> _Task directions_: Rewrite the source excerpt on the animatronic dolphin below from "By Don Labriola" up to and including "prosthetic tail (http://www.seewinter.com/).", renaming "QuickSilver Controls" as "QSC" each time it occurs.

> _Source excerpt_:
--- BEGIN ---
By Don Labriola P.E., QuickSilver Controls, Inc.

Ever wonder how motion control is developed for movie animatronics? Well QuickSilver Controls can tell you a thing a two. The Corvina, CA, company was contacted a while back by KNB EFX Group for motion control help on a fast-turn project: developing the motion control system for a robotic dolphin. The project was for the "Dolphin Tale" movie released in 2011 about Winter, a dolphin that was injured in crab nets and was helped to survive by means of a prosthetic tail (http://www.seewinter.com/).

Fourteen of the special actuators in the animatronic dolphin used in some movie scenes were driven by QuickSilver's QCI-D2-MG-01 motion controller, a 2-in. (53-mm) x 2.5-in. (63-mm) closed-loop step motor controller. It provides 12-VDC to 48-VDC and up to 3.5 A continuous and 4.5 A peak. The controller was packaged in a custom, water-sealed container filled with environmentally safe vegetable oil for operation in the dolphin tank.
--- END ---
> _Given entries_:
--- BEGIN ---
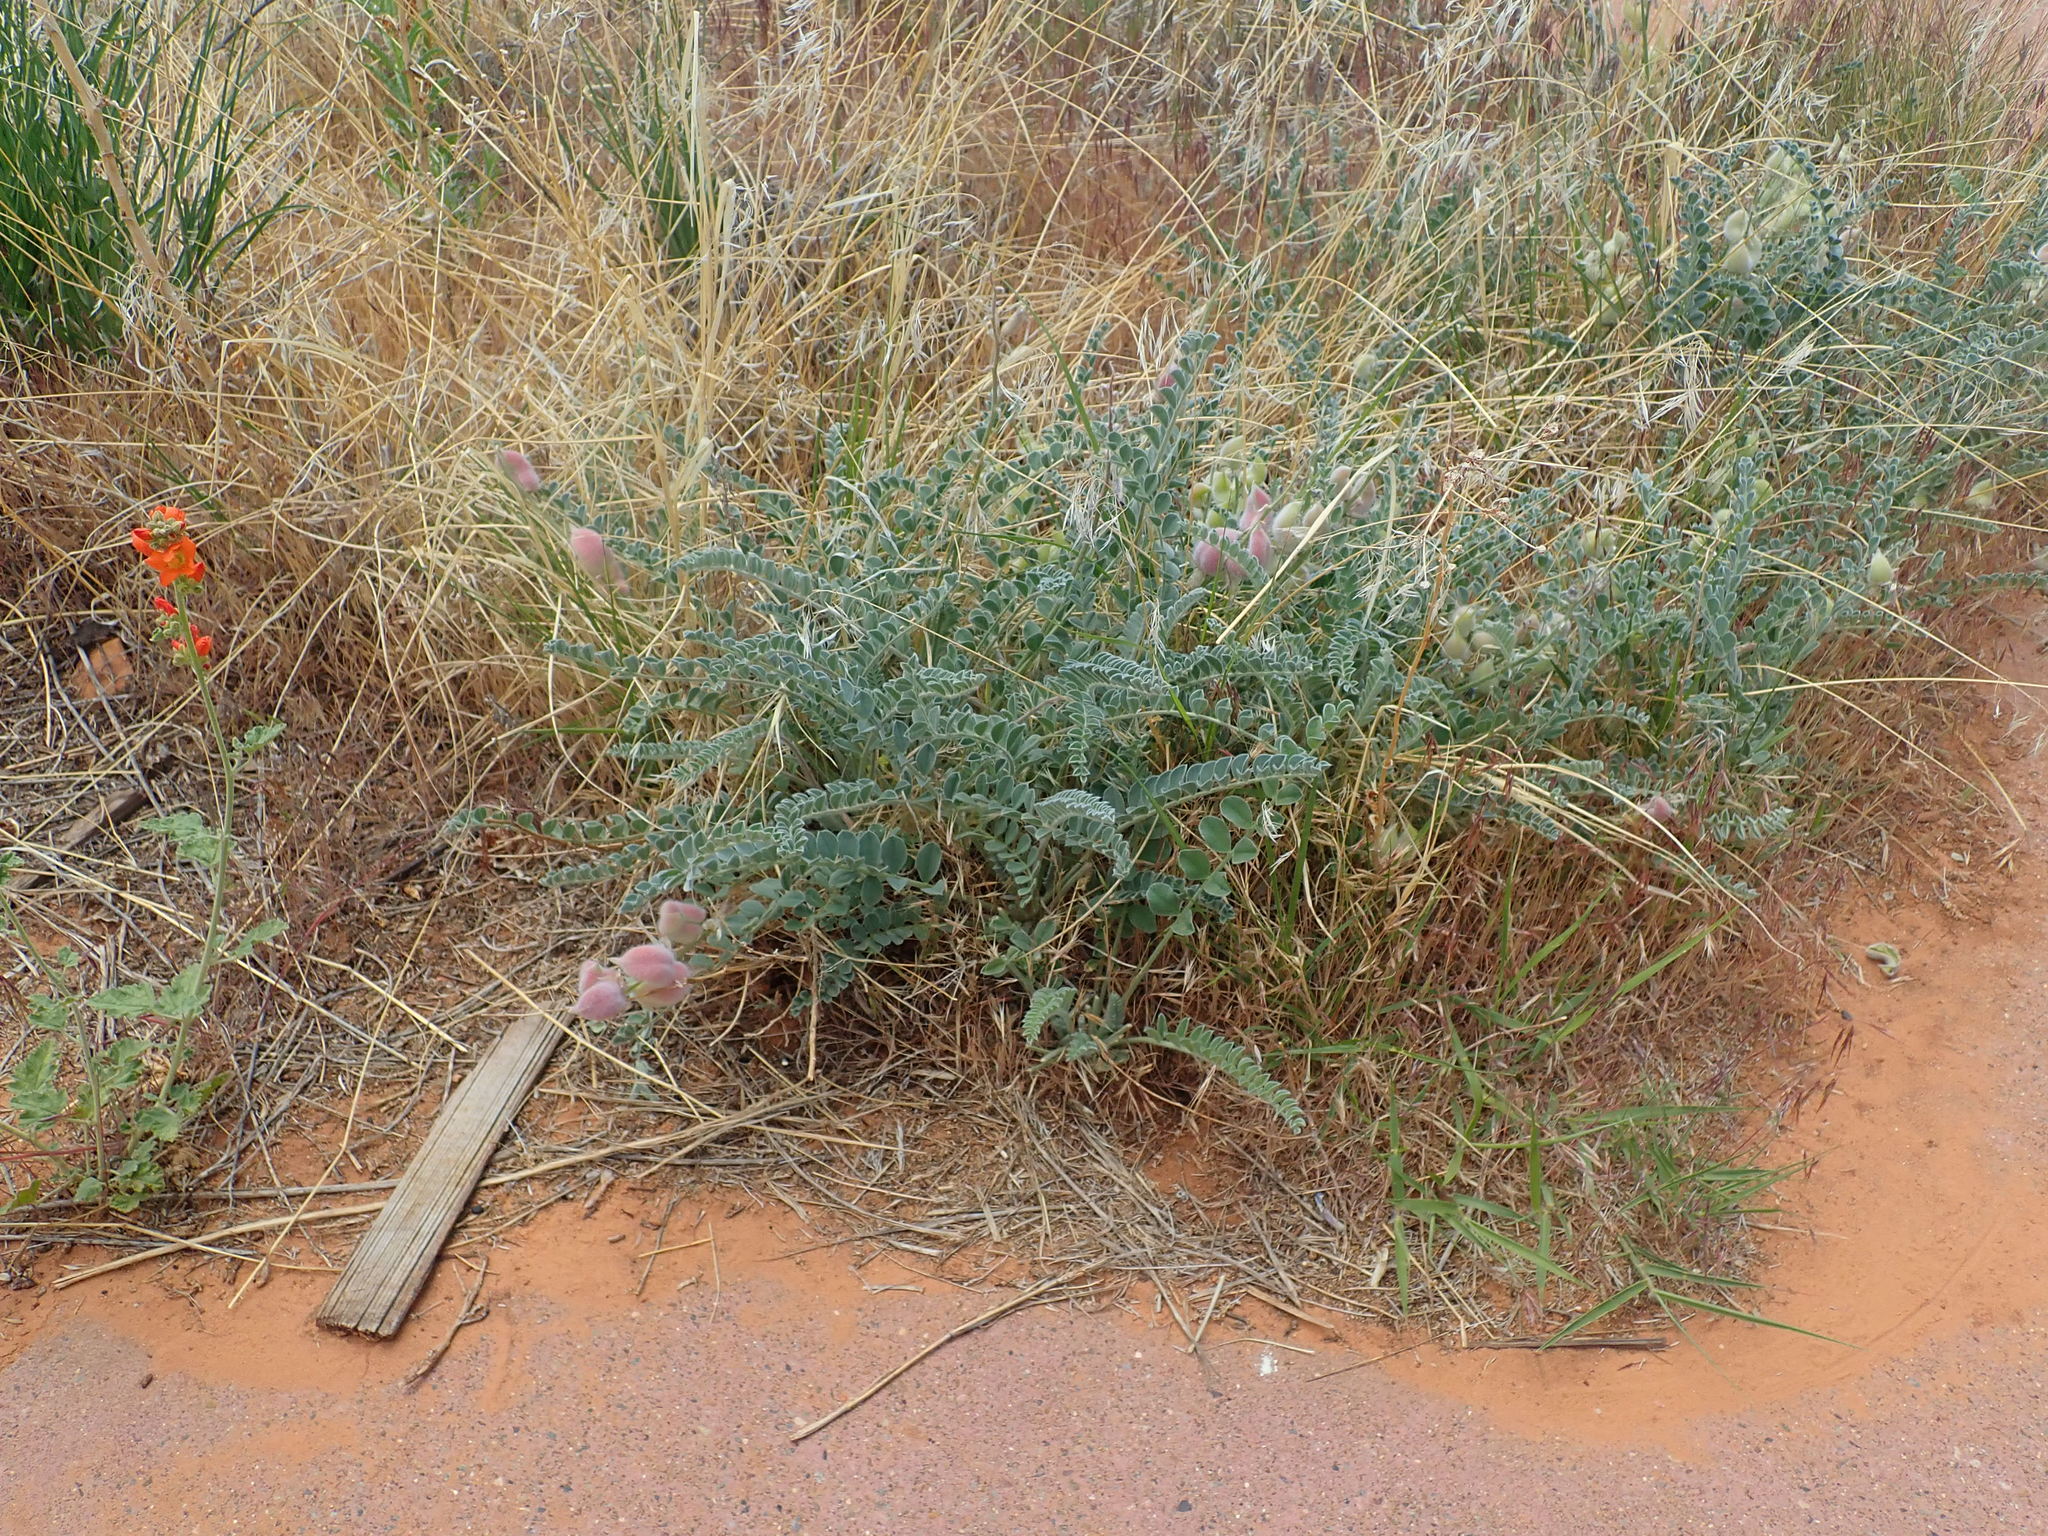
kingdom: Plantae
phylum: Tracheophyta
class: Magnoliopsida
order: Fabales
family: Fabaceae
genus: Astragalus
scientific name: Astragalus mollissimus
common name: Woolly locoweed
--- END ---
> _Response for this exercise_:
By Don Labriola P.E., QSC, Inc.

Ever wonder how motion control is developed for movie animatronics? Well QSC can tell you a thing a two. The Corvina, CA, company was contacted a while back by KNB EFX Group for motion control help on a fast-turn project: developing the motion control system for a robotic dolphin. The project was for the "Dolphin Tale" movie released in 2011 about Winter, a dolphin that was injured in crab nets and was helped to survive by means of a prosthetic tail (http://www.seewinter.com/).